Part 1 of this series introduces the Free Lossy Image Format (FUIF), which I recently developed. Part 2 explains the why, what, and how of FUIF. This post, part 3 of the series, delves into how FUIF is legacy friendly, which I alluded to in Part 2.
A vast number of JPEG images exist out there, as well as devices that produce new JPEG images every day. If the only way to transcode a JPEG image to a new image file format is to decode the JPEG to RGB pixels (or to YCbCr) and encode that to the new format, then there’s a problem. The result is either a significant generation loss or new files that are actually larger than the originals.
FUIF is compatible with JPEG in the sense that it supports the 8×8 discrete cosine transform (DCT) and the YCbCr color transform. That means FUIF can losslessly represent the actual information in JPEG images while still offering you most of its benefits, such as the following:
- Responsive by design, not limited to a scale of 1:8
- Minimal header overhead
- Better compression results than those from JPEG, thanks to enhanced entropy coding
Comparing FUIF to Dropbox’s Lepton, which also does lossless JPEG recompression, reveals that—
- Lepton can usually obtain a somewhat better compression.
- Lepton is faster.
- Lepton is bit exact, not just image exact.

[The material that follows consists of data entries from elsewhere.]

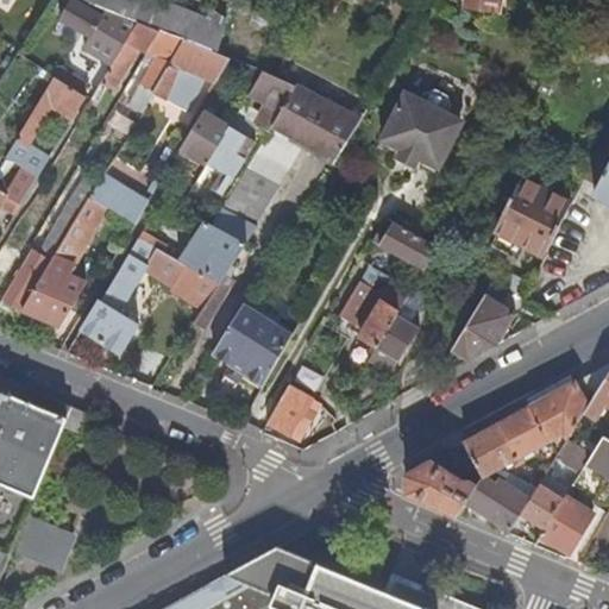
[(199,45),(208,19),(157,0),(81,0),(96,6),(131,19),(138,22),(158,30),(182,39),(199,45)]
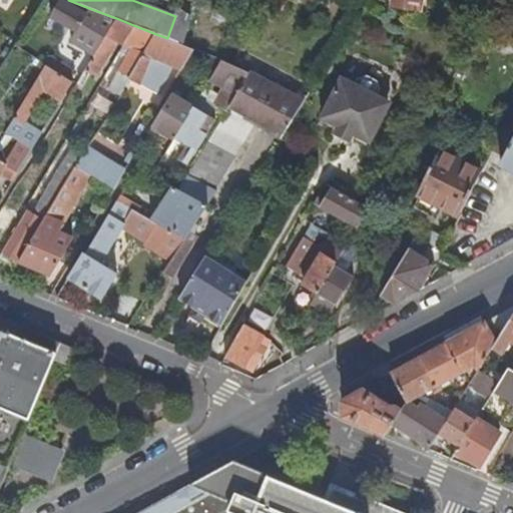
[(402,0),(401,8),(419,11),(420,0),(402,0)]
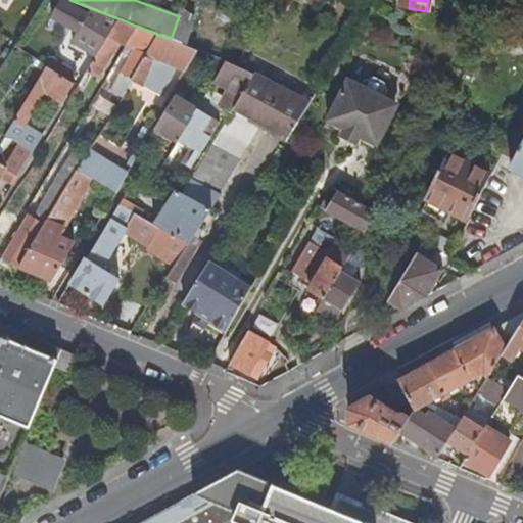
[(51,15),(70,27),(79,11),(60,1),(51,15)]
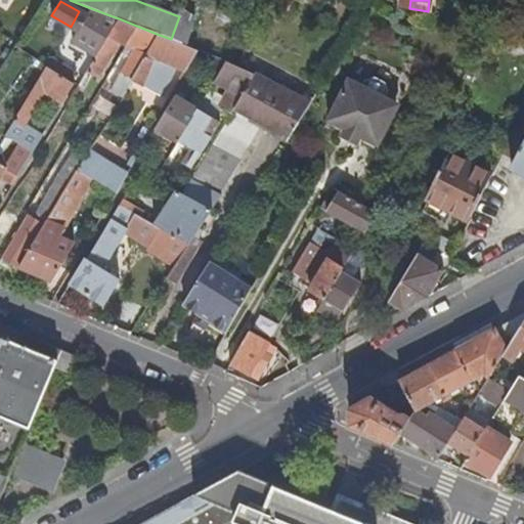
[(83,47),(96,55),(119,18),(113,16),(110,22),(108,20),(104,27),(79,11),(71,27),(88,37),(83,47)]
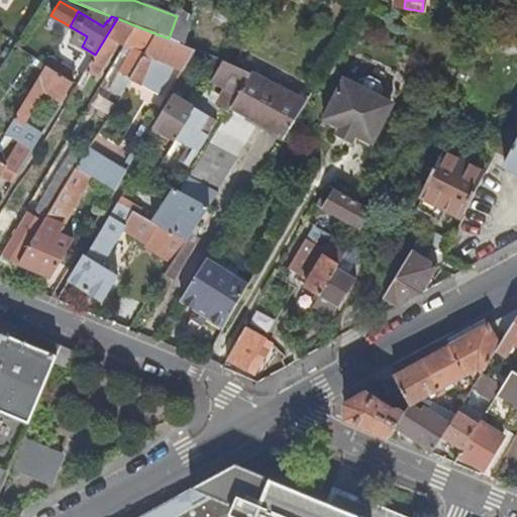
[(179,12),(177,16),(169,38),(178,42),(185,14),(179,12)]
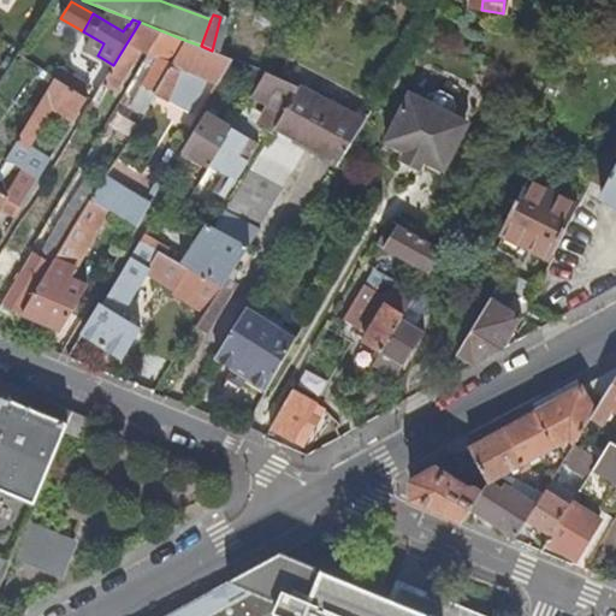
[(212,51),(220,53),(230,21),(220,17),(212,51)]
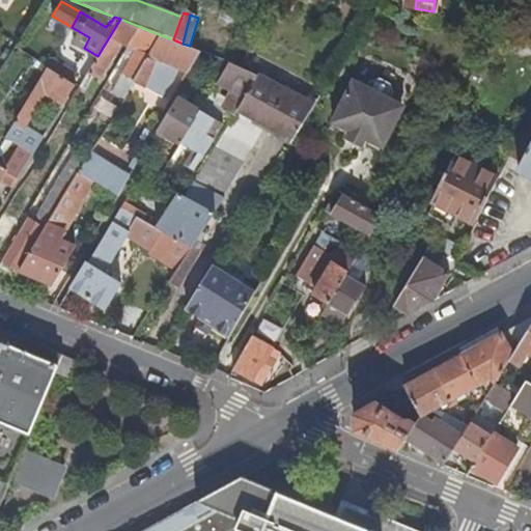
[(98,56),(70,103),(75,106),(94,73),(100,76),(120,40),(128,44),(138,26),(120,19),(98,56)]
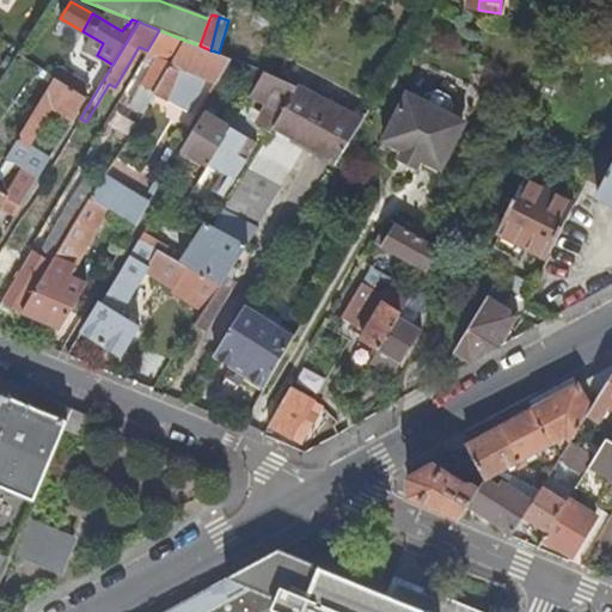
[(155,57),(151,66),(141,84),(153,91),(183,40),(159,30),(147,50),(146,53),(155,57)]
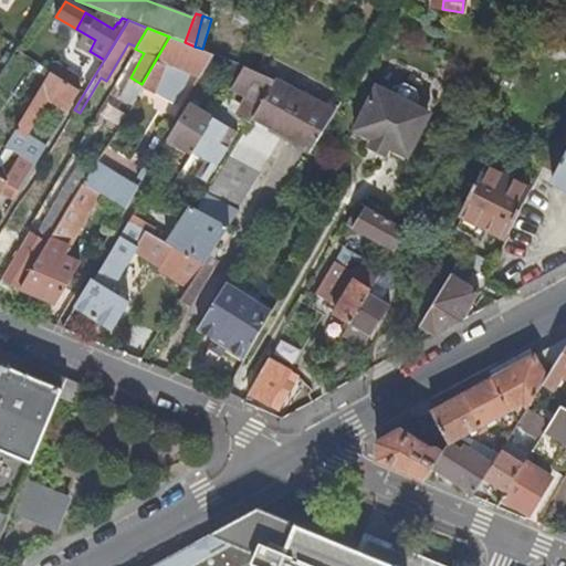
[(142,84),(153,91),(173,103),(191,71),(200,74),(213,53),(202,49),(195,46),(185,42),(169,37),(142,84)]
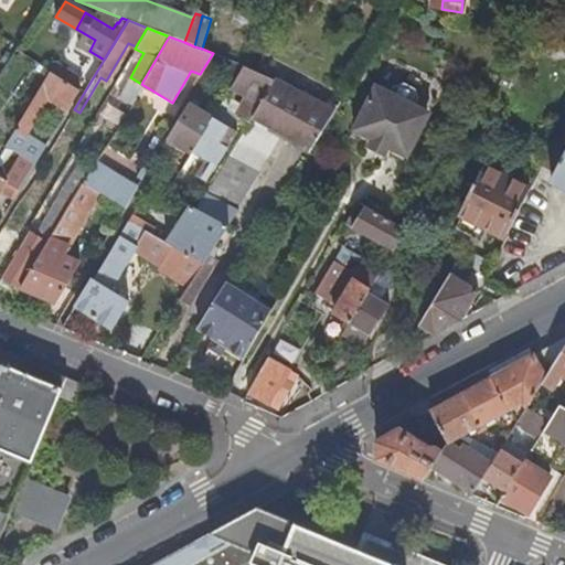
[(130,55),(139,61),(144,53),(135,49),(130,55)]
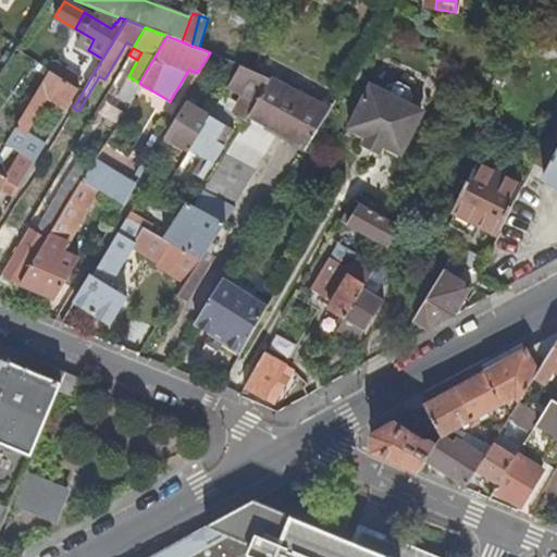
[(49,71),(73,86),(79,76),(54,61),(49,71)]
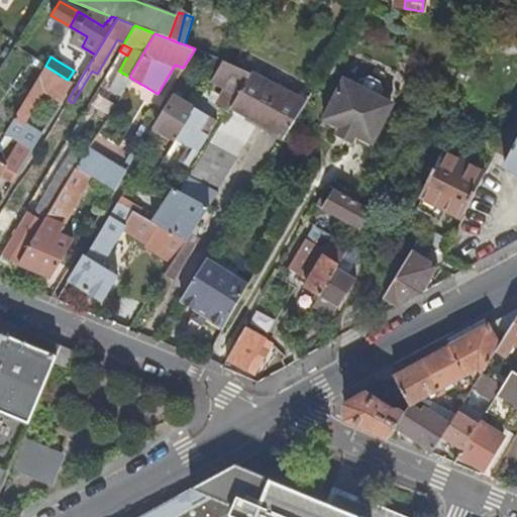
[(218,82),(227,86),(218,100),(230,106),(234,98),(250,72),(237,66),(223,59),(223,61),(212,79),(218,82)]
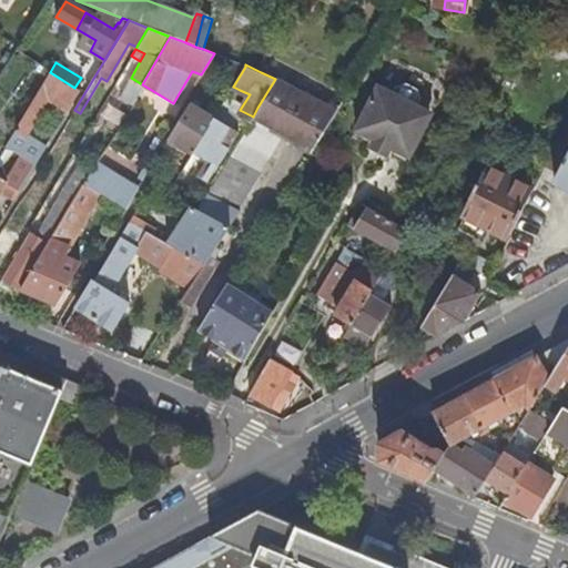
[(50,72),(16,131),(6,146),(23,158),(36,164),(44,148),(27,138),(48,101),(67,112),(80,90),(74,88),(50,72)]
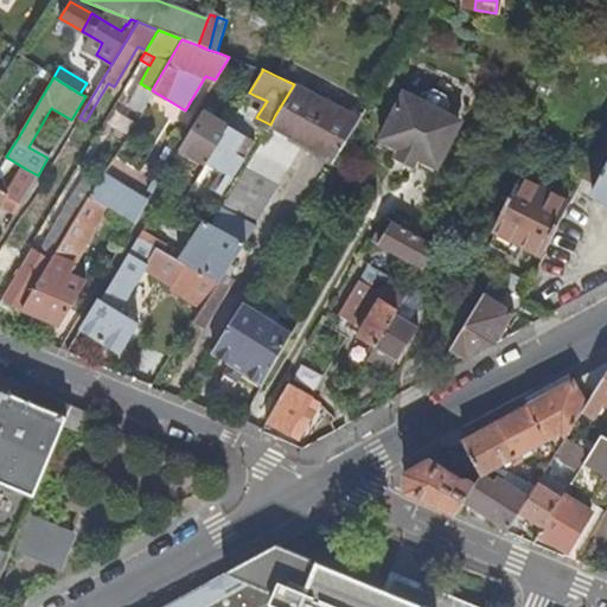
[(152,90),(140,83),(133,96),(144,103),(152,90)]
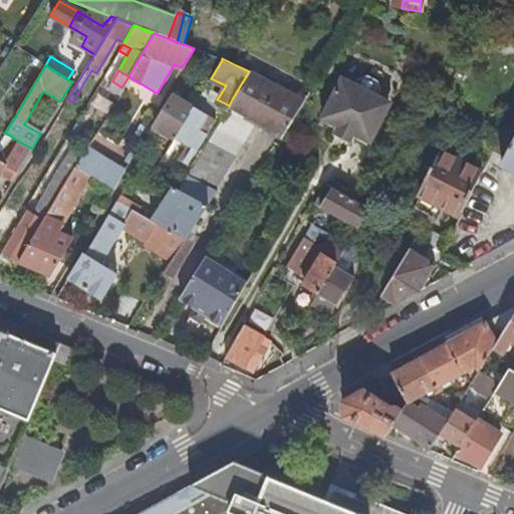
[(152,220),(185,238),(216,191),(215,190),(257,119),(262,121),(282,88),(249,71),(233,97),(229,105),(218,123),(179,189),(173,186),(152,220)]
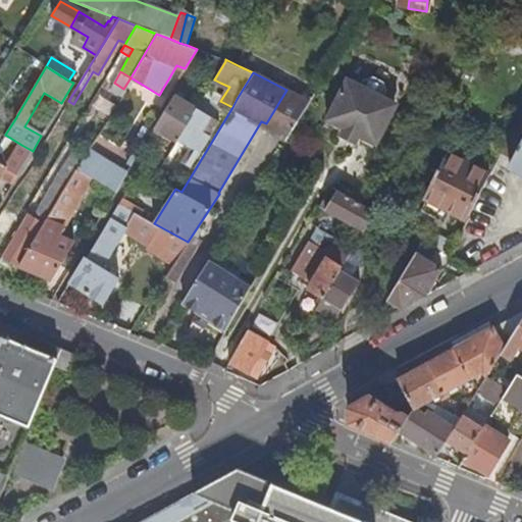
[(346,77),(330,109),(344,115),(359,84),(346,77)]
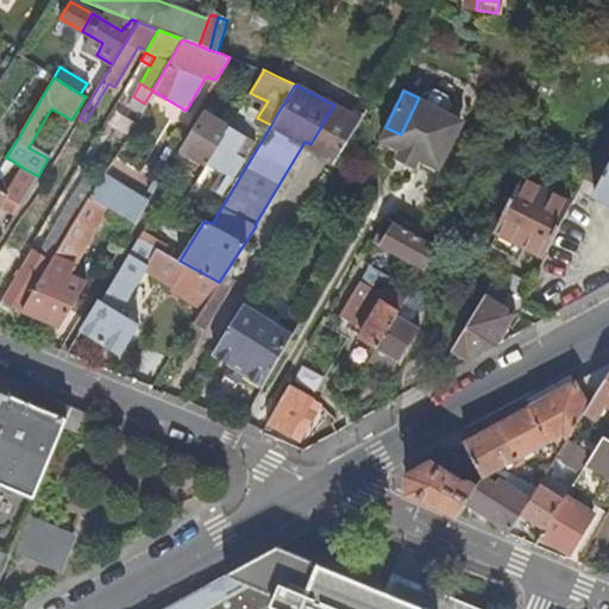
[(413,156),(439,169),(459,126),(456,115),(452,115),(445,112),(447,105),(445,95),(434,90),(424,94),(421,99),(419,98),(401,135),(395,146),(405,151),(407,148),(414,152),(413,156)]
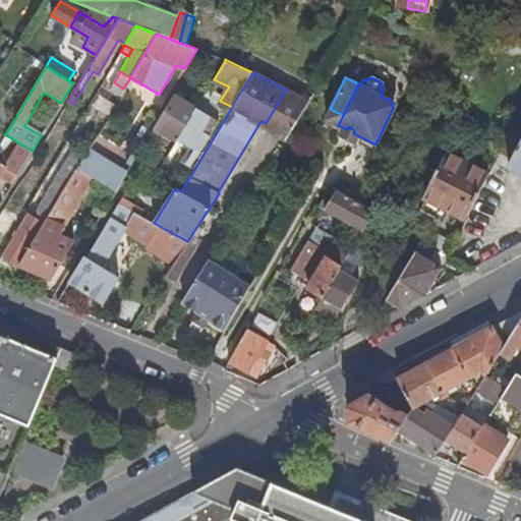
[(308,102),(286,90),(266,123),(288,135),(308,102)]
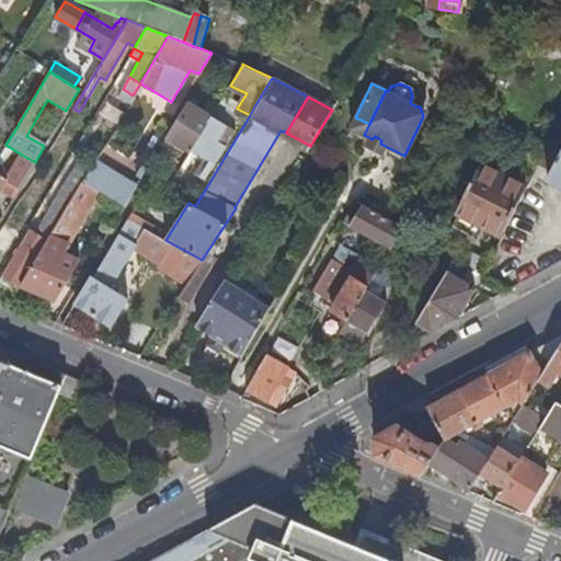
[(212,116),(189,103),(168,137),(191,150),(212,116)]
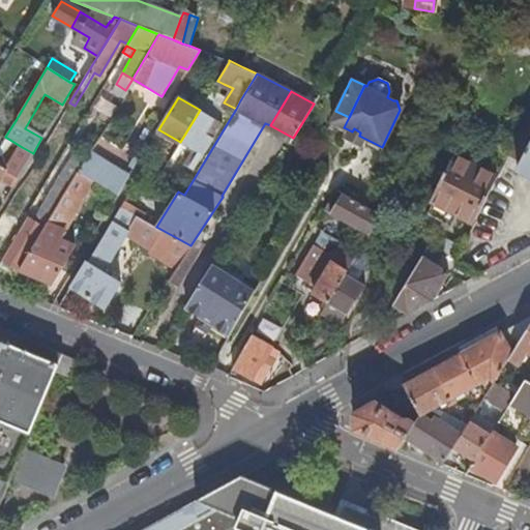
[(194,150),(203,155),(222,123),(200,110),(180,142),(194,150)]
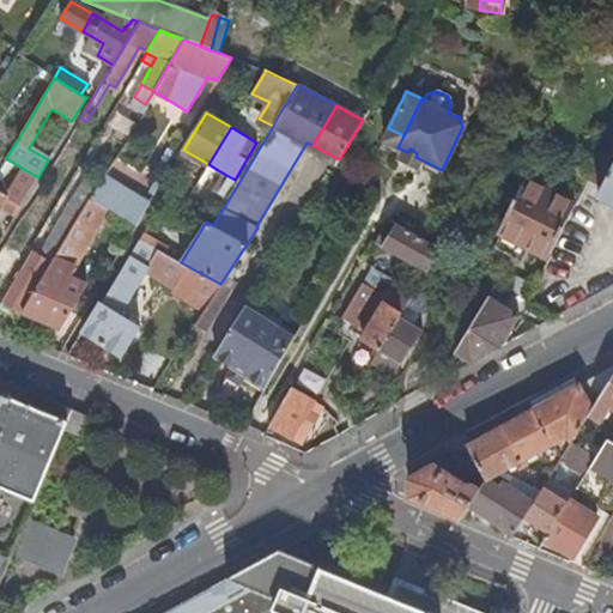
[(388,128),(382,139),(398,147),(404,135),(388,128)]
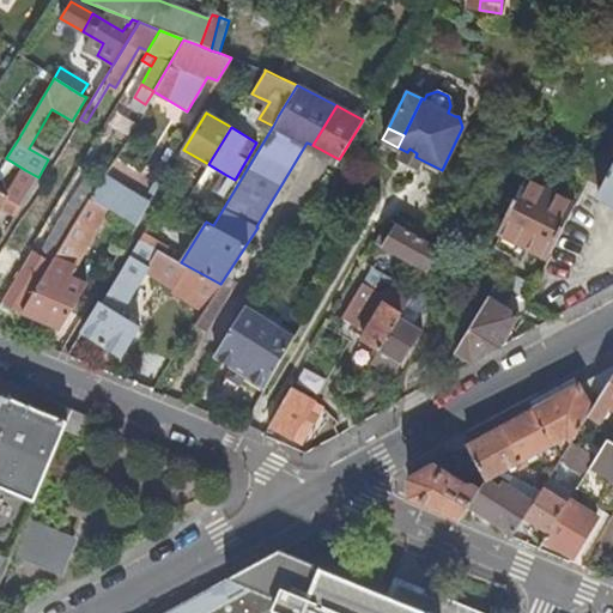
[(510,140),(481,129),(477,139),(505,150),(510,140)]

However, FUIF offers these benefits:
- You can decode FUIF progressively. Lepton is “antiprogressive” because it encodes the AC coefficients before the DC coefficients.
- You can enhance JPEGs, for example, by adding a lossless or lossy alpha channel to them.
Unlike JPEG XT, the FUIF bitstream is completely different from legacy JPEG and it is thus unreadable to JPEG decoders. Obviously, full backward compatibility is convenient but it has serious downsides. It implies that the compression density cannot be improved compared to legacy JPEG. It also means that none of the new features (like alpha or higher bit depth) are guaranteed to be rendered correctly since, at least initially, most decoders would simply ignore any extensions of the legacy JPEG bitstream. So, in my opinion, not being backward compatible is a better design choice.
While FUIF is not backward compatible with JPEG, it is “legacy friendly” in the sense that you can convert existing JPEG images losslessly and effectively to FUIF, potentially with added information like alpha or depth channels.
FUIF can also effectively recompress existing (animated or still) PNGs and GIFs. Those formats are lossless within their limitations so generation loss is not an issue. However, effectively recompressing them can be challenging for new image formats since the compression methods for PNGs and GIFs differ from those for most lossy formats. For example, for images or animations with few different colors, PNG or GIF can be smaller than JPEG even though they are lossless and JPEG is lossy.
You can effectively recompress PNGs and GIFs by means of two specific image transformations in FUIF:
- Palette: Both PNG8 and GIF use a color palette of up to 256 colors, replacing the usual three-color channels with just a single palette-index channel. FUIF supports palettes of arbitrary sizes.
- Matching: This second transformation removes repetitive pixel patterns in images or animations, encoding them just once and replacing the other occurrences with references. This mode results in compression gains similar to what you can obtain with the dictionary-style entropy encoding of PNG and GIF. Because this mode can also compensate for interframe motion, it also works well in animations.
You can encode FUIF-recompressed PNGs and GIFs in a progressive—and thus responsive—way, either lossless or lossy.
Being able to recompress JPEGs, PNGs, and GIFs effectively without introducing additional loss is one way in which FUIF preserves the legacy of the past. Another way in which FUIF is legacy friendly pertains to the future.
Ideally, lossy compression is applied only once on an image. You should edit only lossless images and, in the final step, apply lossy compression to make those image files smaller for distribution. In practice, however, lossless originals often get lost and all that’s available as source material for editing are lossy images.
Repeated lossy encoding leads to generation loss, also called the “photocopier effect.” Ironically, advanced, modern image file formats tend to suffer more from that problem than the older formats. That’s because the advanced formats use a stronger arsenal of compression tricks, which enable them to obtain better compression but which also frequently result in more serious cumulative errors.
Realistically, it’s hard to completely avoid generation loss in lossy compression. Nonetheless, you can minimize the loss with FUIF. Here is an enlightening demo that shows how FUIF and some other image file formats behave after 500 generations of recompression:
As you can see, FUIF is legacy friendly in two key ways: it can effectively recompress existing JPEG, PNG, and GIF images (the legacy of the past) without introducing additional loss, and it is resilient to generation loss (the legacy to the future). In the next post, I will talk about compression artifacts, including those for FUIF.
The FUIF Code has now been made public.